If only advocates of
Would support gun
And gun slingers
defend free speech.
They'd be a divnine
rifles and ridicule.
That's the stuff"
Bang Bono Bang:
Timothy James McVeigh
le nouveau avant
He goes on to quote Blaise Cendrars whose play, Gilles de Rais appears (translated by Mark Spitzer) in the current issue of the Corpse: “One of my all-time favorite (fictive) stories of unbound (revolutionary) lust is from Blaise Cendrars’ Moravagine, the part about Mascha Uptschak--who like me is a Litvak. In that same chapter Cendrars claims: ‘Art, religions, doctrines, laws and immortality itself are nothing but weapons invented by men to resist the universal prestige of women. Alas, these vain attempts are and always will be without the slightest effect, for woman triumphs over all abstractions.’”
ANARCHY IN SHANGHAI 06/05/2001
A couple of months ago, we drew your attention to Wei Hui’s novel, Shanghai Baby which had just been published in France.
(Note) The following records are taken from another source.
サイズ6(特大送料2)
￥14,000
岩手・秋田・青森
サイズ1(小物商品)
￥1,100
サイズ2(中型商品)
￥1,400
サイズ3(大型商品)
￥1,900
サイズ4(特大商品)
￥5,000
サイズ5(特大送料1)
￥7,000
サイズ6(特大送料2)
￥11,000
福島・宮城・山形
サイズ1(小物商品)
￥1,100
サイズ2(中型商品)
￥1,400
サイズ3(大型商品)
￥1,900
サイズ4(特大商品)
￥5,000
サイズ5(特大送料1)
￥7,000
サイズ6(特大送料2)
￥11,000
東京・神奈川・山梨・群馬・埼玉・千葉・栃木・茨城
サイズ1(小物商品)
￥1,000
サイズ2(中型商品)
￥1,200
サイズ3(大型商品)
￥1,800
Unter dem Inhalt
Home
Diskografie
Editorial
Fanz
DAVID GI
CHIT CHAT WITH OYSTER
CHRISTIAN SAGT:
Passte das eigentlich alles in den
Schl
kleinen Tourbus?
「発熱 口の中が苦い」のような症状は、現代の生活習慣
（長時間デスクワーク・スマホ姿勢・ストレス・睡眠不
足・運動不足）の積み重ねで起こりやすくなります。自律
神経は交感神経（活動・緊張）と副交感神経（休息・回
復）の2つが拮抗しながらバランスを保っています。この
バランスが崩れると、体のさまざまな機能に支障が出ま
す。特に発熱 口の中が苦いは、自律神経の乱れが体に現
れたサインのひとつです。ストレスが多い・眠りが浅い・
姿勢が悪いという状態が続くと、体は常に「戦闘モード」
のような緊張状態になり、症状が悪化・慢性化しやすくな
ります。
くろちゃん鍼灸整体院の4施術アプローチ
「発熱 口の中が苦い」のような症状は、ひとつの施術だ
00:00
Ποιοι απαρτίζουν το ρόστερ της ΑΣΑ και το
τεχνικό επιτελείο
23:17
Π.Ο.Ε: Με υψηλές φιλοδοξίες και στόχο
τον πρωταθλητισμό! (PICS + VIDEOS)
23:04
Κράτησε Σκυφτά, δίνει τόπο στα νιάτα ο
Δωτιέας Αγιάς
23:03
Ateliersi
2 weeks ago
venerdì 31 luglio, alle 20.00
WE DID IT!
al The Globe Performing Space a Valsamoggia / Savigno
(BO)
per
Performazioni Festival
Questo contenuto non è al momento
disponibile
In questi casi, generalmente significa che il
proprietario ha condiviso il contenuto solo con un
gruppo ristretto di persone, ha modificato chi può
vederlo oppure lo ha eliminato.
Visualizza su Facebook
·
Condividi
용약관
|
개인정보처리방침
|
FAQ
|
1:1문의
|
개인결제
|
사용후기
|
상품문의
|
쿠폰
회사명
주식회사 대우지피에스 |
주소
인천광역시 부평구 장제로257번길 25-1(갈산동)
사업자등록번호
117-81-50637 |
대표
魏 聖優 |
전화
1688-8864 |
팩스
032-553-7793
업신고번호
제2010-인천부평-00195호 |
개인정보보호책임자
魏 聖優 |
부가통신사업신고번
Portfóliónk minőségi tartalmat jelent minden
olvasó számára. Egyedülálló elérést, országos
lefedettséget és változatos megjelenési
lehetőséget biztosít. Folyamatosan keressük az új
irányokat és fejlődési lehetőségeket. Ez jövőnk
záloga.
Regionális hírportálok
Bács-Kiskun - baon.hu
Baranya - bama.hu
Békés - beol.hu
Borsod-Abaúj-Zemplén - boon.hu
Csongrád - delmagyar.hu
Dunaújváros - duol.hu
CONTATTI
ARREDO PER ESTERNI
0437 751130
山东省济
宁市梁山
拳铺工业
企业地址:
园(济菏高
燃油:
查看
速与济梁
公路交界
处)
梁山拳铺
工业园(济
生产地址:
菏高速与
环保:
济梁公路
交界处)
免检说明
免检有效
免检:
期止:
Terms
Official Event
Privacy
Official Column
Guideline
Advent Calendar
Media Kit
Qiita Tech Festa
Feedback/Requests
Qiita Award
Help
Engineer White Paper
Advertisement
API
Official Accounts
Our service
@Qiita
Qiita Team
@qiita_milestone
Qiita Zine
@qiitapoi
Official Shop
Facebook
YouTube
It hits the bookshops in England (published by Constable & Robinson) on June 28. Wei Hui is 27. Her sex, drugs and rock’n’roll novel was banned 18 months ago along with her four, previously-published collections of short stories. 40,000 copies of the book were publicly burned by the authorities and her publisher was closed down. Since then some 13m copies have been distributed throughout the country on the underground circuit!
TROCCHI ON FILM 06/04/2001
Scottish actor Ewan McGregor who starred in the film version of Trainspotting is to appear in David MacKenzie’s adaptation of Alexander Trocchi’s cult classic Young Adam. Trocchi was born in Glasgow in 1925 and died in 1984. He mixed with people like Allen Ginsberg, William Burroughs, Jean Genet and Samuel Beckett and is often considered as a Scottish existentialist or beat. Canongate, who publish his works, write that Trocchi gained “notoriety in Britain for his open approach to drugs, pornography and prostitution.” Young Adam, published in 1957, was Trocchi’s first novel. It was compared to Camus’ The Outsider.